# Latent heat

1. Jan 2, 2005

### Jimsac

I have to change steam at 110C and end up with water frozen into ice at 0.c . How much heat will be removed?

How do I go about changing this to steam, liquid, solid?
Do I use mLf+mcdeltaT each time?

2. Jan 2, 2005

### Q_Goest

There's a latent heat which is removed to change the water vapor (steam) into liquid. There is a heat which results in the water cooling from the boiling point to the freezing line. And finally there is a latent heat which is removed to change the water into ice.

Note these are changes to the water's internal energy, not enthalpy.

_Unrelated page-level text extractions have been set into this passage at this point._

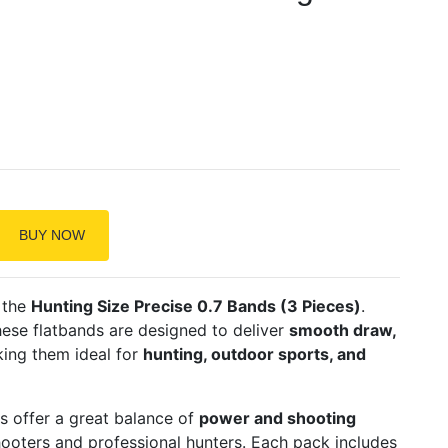
BUY NOW
 the
Hunting Size Precise 0.7 Bands (3 Pieces)
.
these flatbands are designed to deliver
smooth draw,
king them ideal for
hunting, outdoor sports, and
s offer a great balance of
power and shooting
shooters and professional hunters. Each pack includes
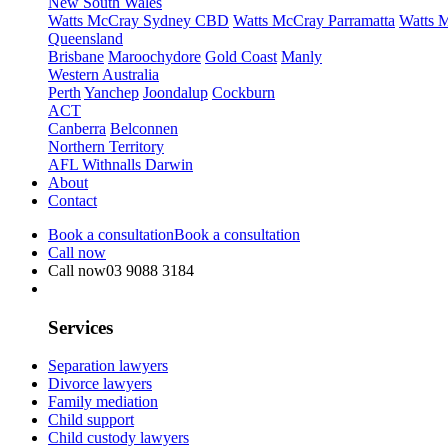
New South Wales
Watts McCray Sydney CBD
Watts McCray Parramatta
Watts 
Queensland
Brisbane
Maroochydore
Gold Coast
Manly
Western Australia
Perth
Yanchep
Joondalup
Cockburn
ACT
Canberra
Belconnen
Northern Territory
AFL Withnalls Darwin
About
Contact
Book a consultation
Book a consultation
Call now
Call now
03 9088 3184
Services
Separation lawyers
Divorce lawyers
Family mediation
Child support
Child custody lawyers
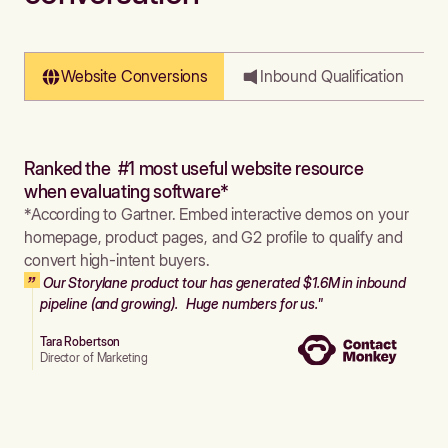
Website Conversions
Inbound Qualification
Ranked the #1 most useful website resource
when evaluating software*
*According to Gartner. Embed interactive demos on your
homepage, product pages, and G2 profile to qualify and
convert high-intent buyers.
Our Storylane product tour has generated $1.6M in inbound
pipeline (and growing). Huge numbers for us."
Tara Robertson
Director of Marketing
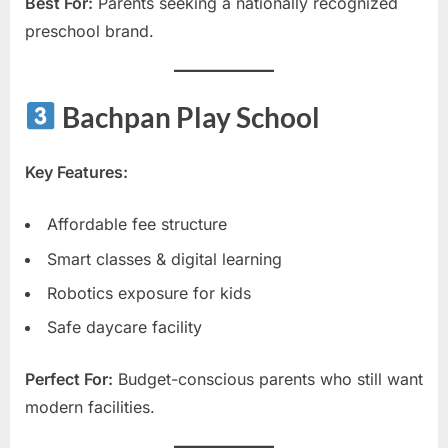
Best For:
Parents seeking a nationally recognized
preschool brand.
Bachpan Play School
Key Features:
Affordable fee structure
Smart classes & digital learning
Robotics exposure for kids
Safe daycare facility
Perfect For:
Budget-conscious parents who still want
modern facilities.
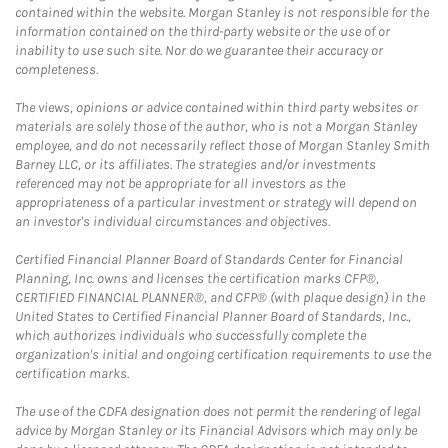
contained within the website. Morgan Stanley is not responsible for the
information contained on the third-party website or the use of or
inability to use such site. Nor do we guarantee their accuracy or
completeness.
The views, opinions or advice contained within third party websites or
materials are solely those of the author, who is not a Morgan Stanley
employee, and do not necessarily reflect those of Morgan Stanley Smith
Barney LLC, or its affiliates. The strategies and/or investments
referenced may not be appropriate for all investors as the
appropriateness of a particular investment or strategy will depend on
an investor's individual circumstances and objectives.
Certified Financial Planner Board of Standards Center for Financial
Planning, Inc. owns and licenses the certification marks CFP®,
CERTIFIED FINANCIAL PLANNER®, and CFP® (with plaque design) in the
United States to Certified Financial Planner Board of Standards, Inc.,
which authorizes individuals who successfully complete the
organization's initial and ongoing certification requirements to use the
certification marks.
The use of the CDFA designation does not permit the rendering of legal
advice by Morgan Stanley or its Financial Advisors which may only be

I'm not sure what the variables are in your equation, so I'll have to guess that:
m = mass of water
Lf = latent heat of freezing?
c = specific heat of liquid water
deltaT is temperature drop from 110 to 0 C.
Ok, if so that looks right, except you need to add to that the latent heat of condensing.

3. Jan 2, 2005

### HallsofIvy

Staff Emeritus
One of the things you don't mention is how much steam you are condensing.

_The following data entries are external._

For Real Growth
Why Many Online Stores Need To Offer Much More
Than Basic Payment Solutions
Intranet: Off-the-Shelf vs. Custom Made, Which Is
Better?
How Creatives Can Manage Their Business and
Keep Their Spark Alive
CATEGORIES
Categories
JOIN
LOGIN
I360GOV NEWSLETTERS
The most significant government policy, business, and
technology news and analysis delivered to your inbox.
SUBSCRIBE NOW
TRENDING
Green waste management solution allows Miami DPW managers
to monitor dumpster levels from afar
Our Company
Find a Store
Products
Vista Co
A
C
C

The heat extracted will be the mass of the steam times the latent heat of boiling plus the mass of the water times the specific heat of water times the change in temperature (100 degrees) plus the mass of the water times the latent heat of freezing.

4. Jan 2, 2005

### Sirus

$$Q=(mc\Delta{T})_{\mbox{steam}}+(mL_{\mbox{v}})_{\mbox{steam}}+(mc\Delta{T})_{\mbox{water}}+(mL_{\mbox{f}})_{\mbox{water}}$$

where $L_{\mbox{v}}$ is latent heat of vaporization and $L_{\mbox{f}}$ is latent heat of fusion. Make sure you use the correct values for c in each part.

HallsofIvy, don't forget that the steam is at 110 degrees, not 100.

Last edited: Jan 2, 2005
5. Jan 2, 2005

### Jimsac

does this look right?

(200g)(540) + (200g)(.50)(110degreesC-0degressC)
(108kg) + (11)= 119kg
Is this the problem from steam to ice? Do I have to now bring it to another phase?

6. Jan 2, 2005

### Sirus

I do not understand your work (esp. second line). Please include units for all values and explain what you are doing. You should not have a $\Delta{T}$ of 110 degrees - 0 degrees because there is a phase change in between; when steam cools to 100 degrees Celcius, any heat lost is due to condensation. Review my equation above.

7. Jan 4, 2005

### Jimsac

Thanks so much Sirus! After reveiwing your equation a couple of times I got it.